Cette démarche indique que vous avez l'intention de trouver quelque chose de meilleur ou, en tout cas, de plus spécifique à vos goûts. Et, bien que l'on se contente généralement d'arrêter cette recherche dès qu'on se trouve un nouveau groupe qui sonne bien à nos esgourdes, on caresse toujours l'espoir, sans trop y croire, parfois inconsciemment, parfois sans même savoir que c'est possible, de trouver une merveille, une épiphanie invisible aux tendances de masse, camouflée des algorithmes des plateformes de streaming ou des radios FM bloqués aux titres d'un top 10 standardisé, bouclé sur deux heures et dix spots publicitaires.

Cette démarche, je la fais aussi, chaque fois que Ess me dis de choisir un album à écouter pour que j'en dise tout le mal que j'en pense. Généralement, je ne sais pas trop où je met les pieds, si ce n'est une vague indication du genre. J'espère toujours que ça va me plaire, au minimum que ça va combler ma curiosité ou quelques lacunes. Je risque un peu des sorties de zone de confort, je change volontairement de style pour éviter la redite. Au final, je suis satisfait si j'ai trouvé un album que je peux mettre dans mon répertoire des albums que "j'aime", et je suis heureux si je peux même glisser un ou deux titres de cet album dans mon petit best-of de l'année. En tout cas, je n'espère jamais un chef d'oeuvre.

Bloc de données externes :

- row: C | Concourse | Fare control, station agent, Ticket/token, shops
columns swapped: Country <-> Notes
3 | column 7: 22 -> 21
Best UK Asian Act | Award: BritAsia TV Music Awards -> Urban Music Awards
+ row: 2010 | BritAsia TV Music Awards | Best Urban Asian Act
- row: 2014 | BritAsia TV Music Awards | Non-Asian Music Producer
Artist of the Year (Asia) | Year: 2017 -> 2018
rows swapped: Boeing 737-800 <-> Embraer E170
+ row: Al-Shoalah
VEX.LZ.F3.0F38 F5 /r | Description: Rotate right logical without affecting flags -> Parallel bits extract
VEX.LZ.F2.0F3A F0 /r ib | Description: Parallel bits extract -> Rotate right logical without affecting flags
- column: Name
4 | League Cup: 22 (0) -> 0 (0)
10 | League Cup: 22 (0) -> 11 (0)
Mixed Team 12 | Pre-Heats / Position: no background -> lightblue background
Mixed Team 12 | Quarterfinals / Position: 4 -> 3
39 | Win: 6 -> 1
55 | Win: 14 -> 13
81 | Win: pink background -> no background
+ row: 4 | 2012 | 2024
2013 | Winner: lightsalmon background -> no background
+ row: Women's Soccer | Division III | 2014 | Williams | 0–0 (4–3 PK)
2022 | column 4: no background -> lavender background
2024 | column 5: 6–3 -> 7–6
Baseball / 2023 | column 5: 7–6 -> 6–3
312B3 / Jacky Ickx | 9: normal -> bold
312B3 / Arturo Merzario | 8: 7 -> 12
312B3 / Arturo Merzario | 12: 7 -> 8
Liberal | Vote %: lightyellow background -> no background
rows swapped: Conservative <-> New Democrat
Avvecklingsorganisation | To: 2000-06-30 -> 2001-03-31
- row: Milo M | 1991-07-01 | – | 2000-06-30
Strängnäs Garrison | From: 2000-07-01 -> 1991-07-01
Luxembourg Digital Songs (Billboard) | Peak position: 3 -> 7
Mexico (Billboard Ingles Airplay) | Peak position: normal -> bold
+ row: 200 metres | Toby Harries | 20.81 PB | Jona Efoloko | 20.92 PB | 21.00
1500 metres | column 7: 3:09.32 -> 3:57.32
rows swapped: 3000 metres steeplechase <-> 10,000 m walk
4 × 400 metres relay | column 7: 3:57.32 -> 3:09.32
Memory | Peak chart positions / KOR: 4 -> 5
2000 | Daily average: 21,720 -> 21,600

Un chef d'oeuvre. Le mot pèse autant sur celui qui l'utilise que sur celui qui le reçoit. C'est un objet qui cotoie la perfection, qui fait mentir ceux qui disent qu'elle n'est pas de ce monde. C'est l'aboutissement d'une carrière, souvent d'une vie. Parfois c'est un accident tellement merveilleux et miraculeux que celui qui l'a produit en devient malheureux d'être incapable de le reproduire. C'est un coup de foudre immédiat, qui est magnifié avec le temps et qui ne s'étiole pas après une excellente première impression, mais qui reste puissant et évocateur, ici et maintenant, comme ailleurs et beaucoup plus tard.

Oui. "Day and Age" est un chef d'oeuvre. J'ai eu le coup de foudre à la première écoute du premier morceau de l'album. J'étais un amant transi lorsque le disque s'est terminé pour la première fois. J'étais un addict en manque de sa dose lorsque j'ai réécouté l'album en version purement instrumentale, parce qu'il m'en fallait toujours plus. J'ai perdu toute objectivité à son écoute, et j'ai toujours du mal à en parler aujourd'hui sans laisser l'inconditionnel vociférer son adoration fanatique par ma bouche. Mais je vais essayer quand même.

FROST, pour rappel, c'est d'abord le projet du producteur britannique Jem Godfrey, au clavier et au chant, John Mitchell à la guitare et au support chant, et Nathan King à la basse. "Day and Age" est leur quatrième album, et le trio réussit à me faire mentir en me réconciliant avec les supergroupes. Car oui, c'en est un, les musiciens qui se sont succédés dans le line-up étant issus de ARENA, KINO et IQ. Quand on est producteurs, on a vite plein de copains, d'où les prestigieux guests à la batterie, Darby Todd de THE DARKNESS, et Pat Mastelotto de KING CRIMSON. Excusez du peu.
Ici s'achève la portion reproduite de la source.